======== DATA EXTRACTS ========

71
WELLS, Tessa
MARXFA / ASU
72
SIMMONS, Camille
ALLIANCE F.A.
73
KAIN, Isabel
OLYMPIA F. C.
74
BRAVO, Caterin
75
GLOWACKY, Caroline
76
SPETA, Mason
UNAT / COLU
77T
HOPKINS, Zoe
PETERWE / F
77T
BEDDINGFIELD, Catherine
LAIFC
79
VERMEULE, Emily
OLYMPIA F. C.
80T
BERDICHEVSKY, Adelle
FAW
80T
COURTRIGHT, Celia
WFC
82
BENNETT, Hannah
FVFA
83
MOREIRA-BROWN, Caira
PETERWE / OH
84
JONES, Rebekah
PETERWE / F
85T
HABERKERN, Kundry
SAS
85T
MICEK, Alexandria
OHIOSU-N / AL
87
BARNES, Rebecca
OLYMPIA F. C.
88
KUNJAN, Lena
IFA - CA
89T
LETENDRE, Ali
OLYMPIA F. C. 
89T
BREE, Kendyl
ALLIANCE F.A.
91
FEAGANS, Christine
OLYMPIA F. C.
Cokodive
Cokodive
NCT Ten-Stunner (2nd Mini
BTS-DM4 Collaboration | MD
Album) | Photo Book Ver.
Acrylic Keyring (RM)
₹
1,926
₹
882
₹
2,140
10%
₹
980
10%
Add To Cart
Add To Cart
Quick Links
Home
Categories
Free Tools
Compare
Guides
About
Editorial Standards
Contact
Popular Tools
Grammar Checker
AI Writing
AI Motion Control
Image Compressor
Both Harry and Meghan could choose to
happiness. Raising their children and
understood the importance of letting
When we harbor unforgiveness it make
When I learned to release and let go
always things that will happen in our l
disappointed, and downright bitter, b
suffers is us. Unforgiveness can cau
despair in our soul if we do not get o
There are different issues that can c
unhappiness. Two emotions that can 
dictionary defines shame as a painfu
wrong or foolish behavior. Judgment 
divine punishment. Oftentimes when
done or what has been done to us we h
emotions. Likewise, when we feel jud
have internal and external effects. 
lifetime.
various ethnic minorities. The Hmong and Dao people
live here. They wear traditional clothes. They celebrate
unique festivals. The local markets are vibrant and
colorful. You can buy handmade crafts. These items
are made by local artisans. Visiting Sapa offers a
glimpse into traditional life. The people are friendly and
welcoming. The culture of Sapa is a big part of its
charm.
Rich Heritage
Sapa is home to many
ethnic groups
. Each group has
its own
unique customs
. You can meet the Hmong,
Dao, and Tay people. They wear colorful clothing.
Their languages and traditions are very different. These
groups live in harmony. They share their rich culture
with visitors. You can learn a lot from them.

========

● THE PROBLEM: Every line of the records above where the string "They" is found should be copied.

● OUTPUT OF THE TASK:
live here. They wear traditional clothes. They celebrate
Dao, and Tay people. They wear colorful clothing.
groups live in harmony. They share their rich culture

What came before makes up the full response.